Solid Food

 

     Taken in a liquid state, your food would not give healthful vigor or tone to the system. But when you change this habit, and eat more solids and less liquids, your stomach will feel disturbed. Notwithstanding this, you should not yield the point, you should educate your stomach to bear a more solid diet. 

     Dry food that requires mastication is far preferable to porridges. The health food preparations are a blessing in this respect. . . . For those who can use them, good vegetables, prepared in a healthful manner, are better than soft mushes and porridge. Fruits, used with thoroughly cooked bread two or three days old, which is more healthful than fresh bread, slowly and thoroughly masticated, will furnish all that the system requires.       

Very Hot Foods.

    Very hot food ought not to be taken into the stomach. Soups, puddings, and other articles of the kind, are often eaten too hot, and as a consequence the stomach is debilitated. Let them become partly cooled before they are eaten.   

Cold Food.

    I do not approve of eating much cold food, for the reason that the vitality must be drawn from the system to warm the food until it becomes of the same temperature as the stomach before the work of digestion can be carried on. 

Rich Diet.

    Rich and complicated mixtures of food are health destroying. Highly seasoned meats and rich pastry are wearing out the digestive organs of children.  

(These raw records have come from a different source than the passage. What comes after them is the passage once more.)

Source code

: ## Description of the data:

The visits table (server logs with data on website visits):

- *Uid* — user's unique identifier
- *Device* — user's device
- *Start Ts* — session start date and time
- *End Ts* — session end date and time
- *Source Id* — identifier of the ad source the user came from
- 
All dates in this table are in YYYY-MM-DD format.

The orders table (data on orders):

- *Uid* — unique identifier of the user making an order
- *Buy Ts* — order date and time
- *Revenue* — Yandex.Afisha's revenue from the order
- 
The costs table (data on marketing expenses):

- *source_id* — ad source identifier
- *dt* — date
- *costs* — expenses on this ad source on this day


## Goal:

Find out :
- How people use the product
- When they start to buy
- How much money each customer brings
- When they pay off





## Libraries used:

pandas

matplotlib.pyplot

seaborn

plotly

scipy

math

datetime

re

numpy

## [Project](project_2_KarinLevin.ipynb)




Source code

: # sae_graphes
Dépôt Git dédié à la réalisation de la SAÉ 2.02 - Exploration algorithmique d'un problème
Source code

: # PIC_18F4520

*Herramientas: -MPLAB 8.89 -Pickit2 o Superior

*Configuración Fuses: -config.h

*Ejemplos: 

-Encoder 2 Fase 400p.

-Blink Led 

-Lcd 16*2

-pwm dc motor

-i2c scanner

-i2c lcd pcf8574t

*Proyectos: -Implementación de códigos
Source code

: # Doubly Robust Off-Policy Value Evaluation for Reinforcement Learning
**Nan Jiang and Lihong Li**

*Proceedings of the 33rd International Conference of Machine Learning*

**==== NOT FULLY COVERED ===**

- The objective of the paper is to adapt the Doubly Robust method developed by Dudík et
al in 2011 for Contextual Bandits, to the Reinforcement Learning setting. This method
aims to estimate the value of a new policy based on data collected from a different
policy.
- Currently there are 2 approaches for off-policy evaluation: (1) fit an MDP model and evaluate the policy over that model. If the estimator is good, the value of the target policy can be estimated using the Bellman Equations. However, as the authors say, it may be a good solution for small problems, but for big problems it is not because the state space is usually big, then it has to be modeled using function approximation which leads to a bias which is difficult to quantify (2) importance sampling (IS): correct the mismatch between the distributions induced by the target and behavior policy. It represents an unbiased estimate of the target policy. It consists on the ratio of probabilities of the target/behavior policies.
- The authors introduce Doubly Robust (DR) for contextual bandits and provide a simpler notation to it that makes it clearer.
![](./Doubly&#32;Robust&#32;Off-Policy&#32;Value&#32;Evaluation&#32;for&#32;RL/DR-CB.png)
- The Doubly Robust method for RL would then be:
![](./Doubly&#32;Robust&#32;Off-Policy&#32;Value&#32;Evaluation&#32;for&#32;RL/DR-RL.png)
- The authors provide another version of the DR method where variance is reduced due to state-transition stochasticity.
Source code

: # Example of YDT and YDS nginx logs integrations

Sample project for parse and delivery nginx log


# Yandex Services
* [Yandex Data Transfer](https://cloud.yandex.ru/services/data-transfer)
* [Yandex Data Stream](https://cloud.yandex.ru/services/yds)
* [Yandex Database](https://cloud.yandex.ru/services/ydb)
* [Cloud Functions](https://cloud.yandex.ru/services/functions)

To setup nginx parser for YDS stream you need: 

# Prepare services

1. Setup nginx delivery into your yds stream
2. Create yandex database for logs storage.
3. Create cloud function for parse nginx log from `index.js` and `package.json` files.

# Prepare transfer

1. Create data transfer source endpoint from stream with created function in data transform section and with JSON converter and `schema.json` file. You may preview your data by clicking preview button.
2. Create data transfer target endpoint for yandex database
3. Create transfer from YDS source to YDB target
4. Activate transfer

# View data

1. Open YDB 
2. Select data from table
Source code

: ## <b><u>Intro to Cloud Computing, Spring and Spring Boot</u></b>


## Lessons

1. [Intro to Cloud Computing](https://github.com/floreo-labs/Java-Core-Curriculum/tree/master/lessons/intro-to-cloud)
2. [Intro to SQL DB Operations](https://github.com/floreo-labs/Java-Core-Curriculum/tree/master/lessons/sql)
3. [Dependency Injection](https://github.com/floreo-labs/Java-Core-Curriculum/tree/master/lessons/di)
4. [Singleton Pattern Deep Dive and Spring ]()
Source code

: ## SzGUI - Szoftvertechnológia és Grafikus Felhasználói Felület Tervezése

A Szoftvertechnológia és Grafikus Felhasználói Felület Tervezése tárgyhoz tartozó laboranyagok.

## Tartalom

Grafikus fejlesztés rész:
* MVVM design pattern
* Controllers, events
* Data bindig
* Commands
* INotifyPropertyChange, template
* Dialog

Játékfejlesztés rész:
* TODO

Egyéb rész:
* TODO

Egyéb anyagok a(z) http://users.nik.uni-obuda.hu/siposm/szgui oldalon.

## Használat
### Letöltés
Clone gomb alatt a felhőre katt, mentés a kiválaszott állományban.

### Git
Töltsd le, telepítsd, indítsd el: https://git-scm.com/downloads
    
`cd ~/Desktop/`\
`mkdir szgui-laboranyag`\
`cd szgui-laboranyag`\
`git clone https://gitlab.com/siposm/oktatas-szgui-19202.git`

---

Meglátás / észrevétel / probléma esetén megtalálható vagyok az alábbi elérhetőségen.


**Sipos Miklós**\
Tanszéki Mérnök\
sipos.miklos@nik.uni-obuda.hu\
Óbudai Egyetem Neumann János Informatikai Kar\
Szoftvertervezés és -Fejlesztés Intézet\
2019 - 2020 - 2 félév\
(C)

    At too many tables, when the stomach has received all that it requires to carry on the work of nourishing the system, another course, consisting of pies, puddings, and highly flavored sauces, is placed upon the table. . . . Many, though they have already eaten enough, will overstep the bounds, and eat the tempting dessert, which, however, proves anything but good to them. . . . If the extras which are provided for dessert were dispensed with altogether, it would be a blessing.                                                                              

    Many understand how to make different kinds of cakes, but cake is not the best food to be placed upon the table. Sweet cakes, sweet puddings, and custards will disorder the digestive organs; and why should we tempt those who surround the table by placing such articles before them?